Bad year for the coconuts

For Foreign Policy's July/August 2010 issue, featuring our annual Failed States index, Ghanaian economist and writer George Ayittey put together a survey of the world's dictators and tyrants -- or "coconut heads" as he calls them. Suffice to say, 2011's been a tough year for the coconuts. 

Kim Jong Il (No. 1 on Ayittey's list) has just died. Than Shwe (No. 3) resigned and his country is showing some promising signs of genuine liberalization. Muammar al-Qaddafi (No. 11) met his bloody end in Sirte. Hosni Mubarak (No. 15) was forced from power and is on trial. Add to that, the ongoing protests against Bashar al-Assad (No. 12), Hugo Chavez's (No. 17) cancer diagnosis, and a grim year for Omar al-Bashir (No. 4) in which he saw his country literally break in two.

Even a few coconuts that didn't make Ayittey's list fell. There was Tunisia's Zine el-Abidine Ben Ali who kicked off the year by fleeing to the Gulf. Yemen's Ali Abdullah Saleh -- technically the world's longest-serving ruler after the death of Qaddafi -- has agreed to step down. Aspiring strongman Laurent Gbagbo of Cote D'Ivoire was forced from power as well.   

Going through the rest of the list we see Robert Mugabe and Raul Castro, both in their 80s. The former will face another controversial election next year and the latter is attempting to keep a lid on things while opening up his country's economy. Belarus' Aleksandr Lukashenko is looking wobblier than he has in a long time. The past month has seen the most significant protests in recent memory in Russia, China, and Kazakhstan.  

This isn't necessarily to say that the world's become more democratic this year, none of these countries are exactly guaranteed a democratic future, and in some, the possibility seems pretty remote. But it's been a terrible year for the world's longtime strongmen -- which is good news for everyone else. 

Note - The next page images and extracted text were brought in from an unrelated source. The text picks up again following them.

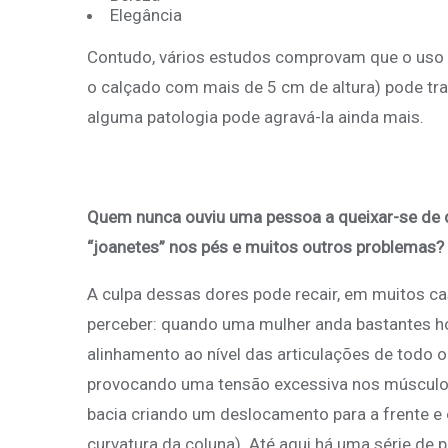
Elegância
Contudo, vários estudos comprovam que o uso e
o calçado com mais de 5 cm de altura) pode tr
alguma patologia pode agravá-la ainda mais.
Quem nunca ouviu uma pessoa a queixar-se de d
“joanetes” nos pés e muitos outros problemas?
A culpa dessas dores pode recair, em muitos caso
perceber: quando uma mulher anda bastantes h
alinhamento ao nível das articulações de todo 
provocando uma tensão excessiva nos músculos 
bacia criando um deslocamento para a frente e
curvatura da coluna). Até aqui há uma série de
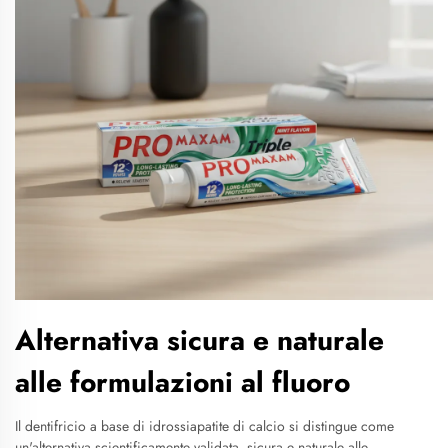
Alternativa sicura e naturale
alle formulazioni al fluoro
Il dentifricio a base di idrossiapatite di calcio si distingue come
un'alternativa scientificamente validata, sicura e naturale alle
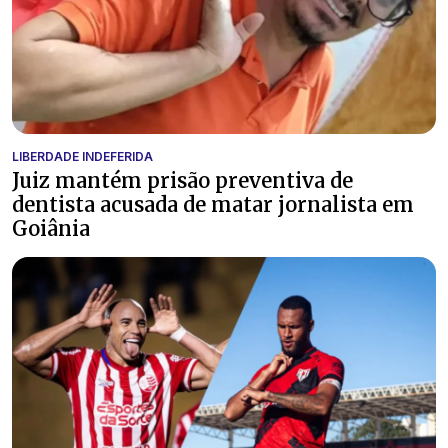
LIBERDADE INDEFERIDA
Juiz mantém prisão preventiva de
dentista acusada de matar jornalista em
Goiânia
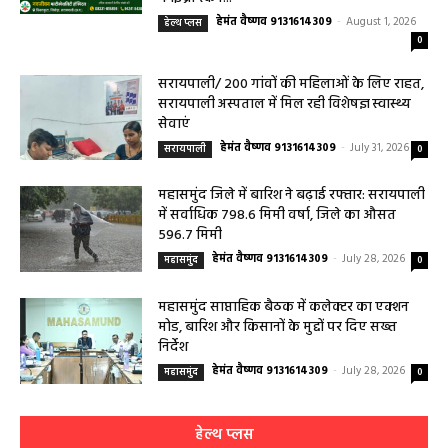
हेमंत वैष्णव 9131614309
-
August 1, 2026
हेल्थ प्लस
0
सरायपाली/ 200 गांवों की महिलाओं के लिए राहत,
सरायपाली अस्पताल में मिल रही विशेषज्ञ स्वास्थ्य
सेवाएं
हेमंत वैष्णव 9131614309
-
July 31, 2026
सरायपाली
0
महासमुंद जिले में बारिश ने बढ़ाई रफ्तार: सरायपाली
में सर्वाधिक 798.6 मिमी वर्षा, जिले का औसत
596.7 मिमी
हेमंत वैष्णव 9131614309
-
July 28, 2026
महासमुंद
0
महासमुंद साप्ताहिक बैठक में कलेक्टर का एक्शन
मोड, बारिश और किसानों के मुद्दों पर दिए सख्त
निर्देश
हेमंत वैष्णव 9131614309
-
July 28, 2026
महासमुंद
0
हेल्थ प्लस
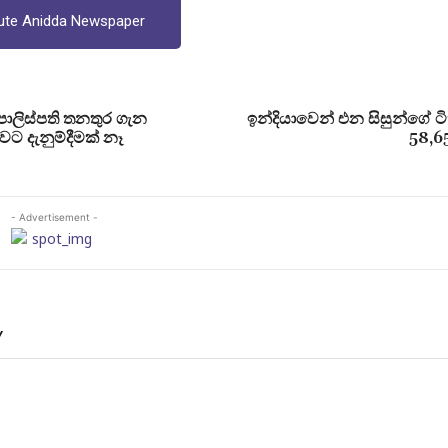
ute Anidda Newspaper
 පොලිස්පති තනතුර ගැන
ඉන්දියාවෙන් එන සිසුන්ගේ 
වට දැනුම්දීමක් නෑ
58,6
- Advertisement -
Y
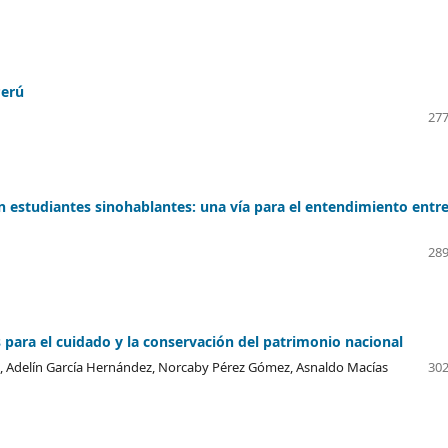
Perú
277
 estudiantes sinohablantes: una vía para el entendimiento entr
289
s para el cuidado y la conservación del patrimonio nacional
z, Adelín García Hernández, Norcaby Pérez Gómez, Asnaldo Macías
302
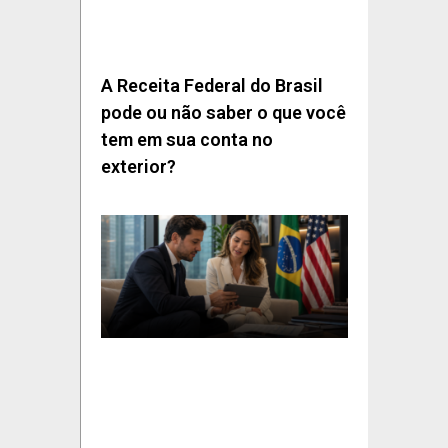
A Receita Federal do Brasil
pode ou não saber o que você
tem em sua conta no
exterior?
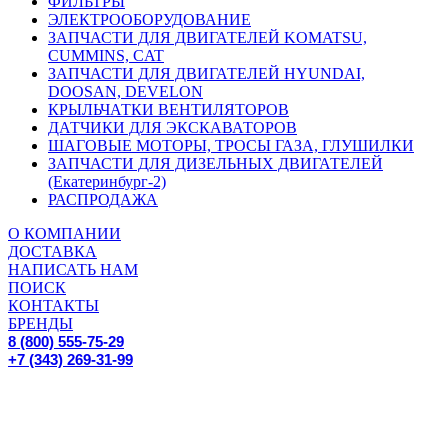
ФИЛЬТРЫ
ЭЛЕКТРООБОРУДОВАНИЕ
ЗАПЧАСТИ ДЛЯ ДВИГАТЕЛЕЙ KOMATSU,
CUMMINS, CAT
ЗАПЧАСТИ ДЛЯ ДВИГАТЕЛЕЙ HYUNDAI,
DOOSAN, DEVELON
КРЫЛЬЧАТКИ ВЕНТИЛЯТОРОВ
ДАТЧИКИ ДЛЯ ЭКСКАВАТОРОВ
ШАГОВЫЕ МОТОРЫ, ТРОСЫ ГАЗА, ГЛУШИЛКИ
ЗАПЧАСТИ ДЛЯ ДИЗЕЛЬНЫХ ДВИГАТЕЛЕЙ
(Екатеринбург-2)
РАСПРОДАЖА
О КОМПАНИИ
ДОСТАВКА
НАПИСАТЬ НАМ
ПОИСК
КОНТАКТЫ
БРЕНДЫ
8 (800) 555-75-29
+7 (343) 269-31-99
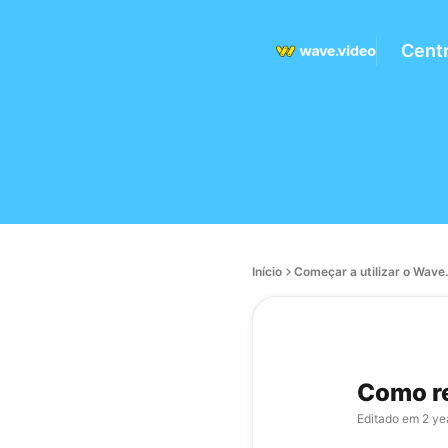
Centr
Início
Começar a utilizar o Wave
Como re
Editado em
2 ye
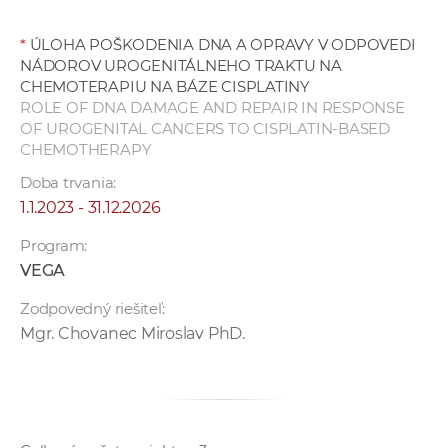
*
ÚLOHA POŠKODENIA DNA A OPRAVY V ODPOVEDI
NÁDOROV UROGENITÁLNEHO TRAKTU NA
CHEMOTERAPIU NA BÁZE CISPLATINY
ROLE OF DNA DAMAGE AND REPAIR IN RESPONSE
OF UROGENITAL CANCERS TO CISPLATIN-BASED
CHEMOTHERAPY
Doba trvania:
1.1.2023 - 31.12.2026
Program:
VEGA
Zodpovedný riešiteľ:
Mgr. Chovanec Miroslav PhD.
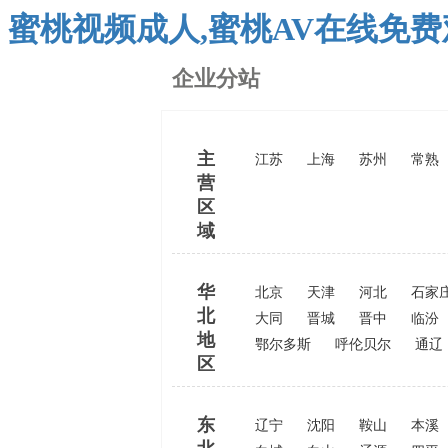
蜜桃视频成人,蜜桃AV在线免费
企业分站
主
江苏
上海
苏州
常熟
营
区
域
华
北京
天津
河北
石家
北
大同
晋城
晋中
临汾
地
鄂尔多斯
呼伦贝尔
通辽
区
东
辽宁
沈阳
鞍山
本溪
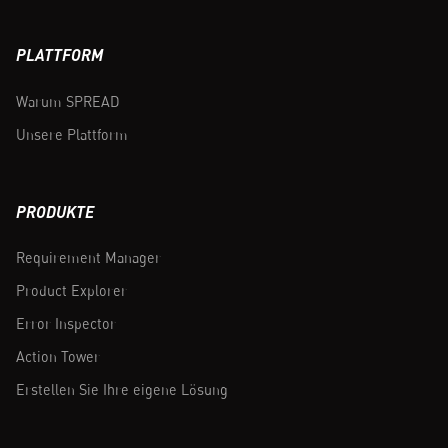
PLATTFORM
Warum SPREAD
Unsere Plattform
PRODUKTE
Requirement Manager
Product Explorer
Error Inspector
Action Tower
Erstellen Sie Ihre eigene Lösung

What do we know about Kim Jong Un?

With Kim Jong Il having departed this world for the land of pizza pies and Hennessy -- or something -- attention now turns to his son and presumed successor Kim Jong Un. Like his dad, Jong Un's background is largely shrouded in mystery. But here are a few things we know, or think we do: 

Ken Gause wrote for FP in 2009, "According to Kim Jong Il's former personal chef, Kim Jong-un was born in 1983 or 1984 to Kim's third wife, Ko Hyong-hui, and is allegedly his father's favorite son."

Jong Un was reportedly designated successor after his older bloger Kim Jong Nam embarassed the family with an ill-fated trip to Disneyland in 2001.

His health is questionable: There are reports that he inherited his father's diabetes and he was injured in a car crash in 2008. 

He was reportedly educated in Switzerland at the prestigious International School of Berne.

He shares his dad's fondness for James Bond movies and Michael Jordan and former schoolmates remember him being mainly obsessed with basketball in his youth. 

He's thought to speak English, German, and French. 

His father began grooming him only three years ago -- not much time for a 20-something to prepare to lead a troubled country. 

During his time in the North Korean government, he's been personally linked to two disastrous initiatives -- a 2009 currency reevalution that wiped out the life savings of many North Korean citizens and led to rare protests, and a 2010 artillery assault on a South Korean military installation.

According to official propaganda, he is "a military talent who has genius wisdom and policy" and "resembles our great general (Kim Jong Il) so much in appearance." His official nickname is "Brilliant Comrade". (His father was "Dear Leader" and his grandfather was "Great Leader."